Février 2018
Un jour, tu te réveilleras et tu n’auras plus le temps de faire ce que tu voulais faire. Fais-le donc maintenant.
Paulo Coelho


Trois questions à Eric Perret sur l’amour de soi au travail

Éric Perret vient de publier un ouvrage préfacé par Françoise Cocuelle, présidente 2004 – 2006 du CJD. Il répond aux questions de Jeune Dirigeant sur le thème de ce livre : l'amour de soi au travail.

Jeune Dirigeant : Pourquoi avez-vous consacré un livre au thème de l’amour de soir ?

Éric Perret : J’ai éprouvé le besoin de clarifier théoriquement ce que j’expérimente quotidiennement dans mes différents coachings et de faire des liens entre différentes notions : l’estime de soi, l’acceptation de soi, le leadership, l’idéal de vie, le détachement de soi… Toutes sont connues, mais rarement maîtrisées dans leur signification. Les personnes ont besoin de comprendre ce qui se passe en elles pour se créer du sens. J’ai couché cela sur le papier, développé un modèle, l’ai fait relire à un groupe de travail. Un éditeur s’est montré intéressé et j’ai alors travaillé pour rendre ce travail publiable.


JD : Quelles différences entre l’amour de soi et l’égoïsme ou le narcissisme ?
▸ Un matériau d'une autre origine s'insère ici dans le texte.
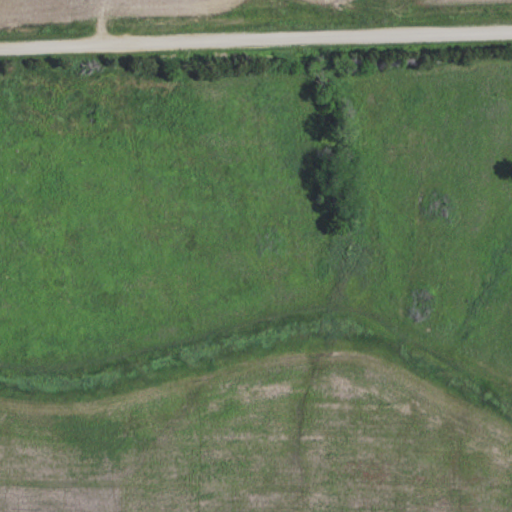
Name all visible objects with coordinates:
road: (255, 38)
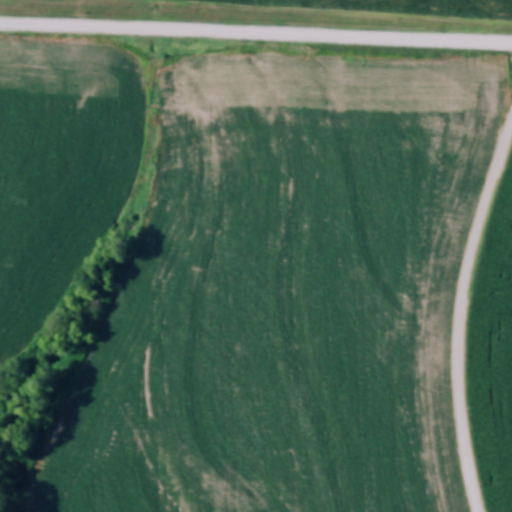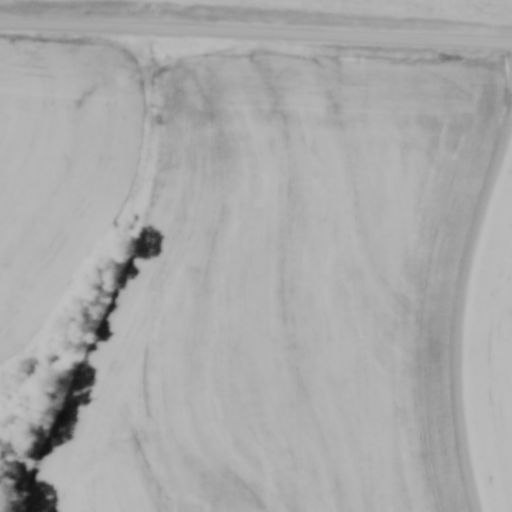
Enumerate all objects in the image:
road: (256, 34)
road: (459, 318)
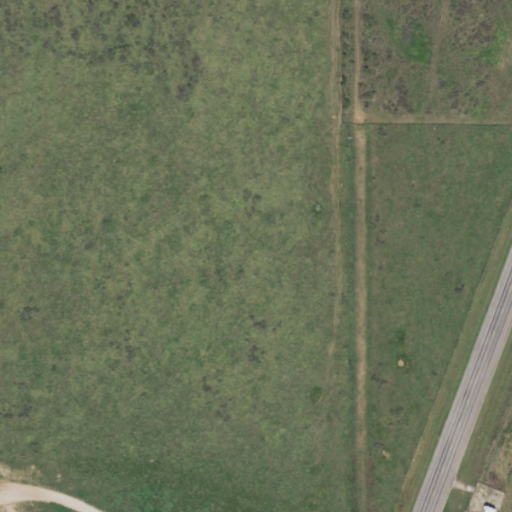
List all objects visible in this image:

EP : Dans l’égoïsme et le narcissisme, le monde tourne autour du « moi », nous sommes pilotés par notre ego, ce « petit moi » qui a pris le pouvoir. C’est la volonté de s’imposer, de posséder, de paraître. L’amour de soi, c’est strictement l’inverse. Plus je suis « plein » de moi — plein dans le sens « plénitude —, plus je vais voir les autres dans un rapport authentique et non de domination. Donner, sans fondamentalement attendre quelque chose en retour.


JD : En quoi l’amour de soi est fondamental dans la sphère professionnelle ?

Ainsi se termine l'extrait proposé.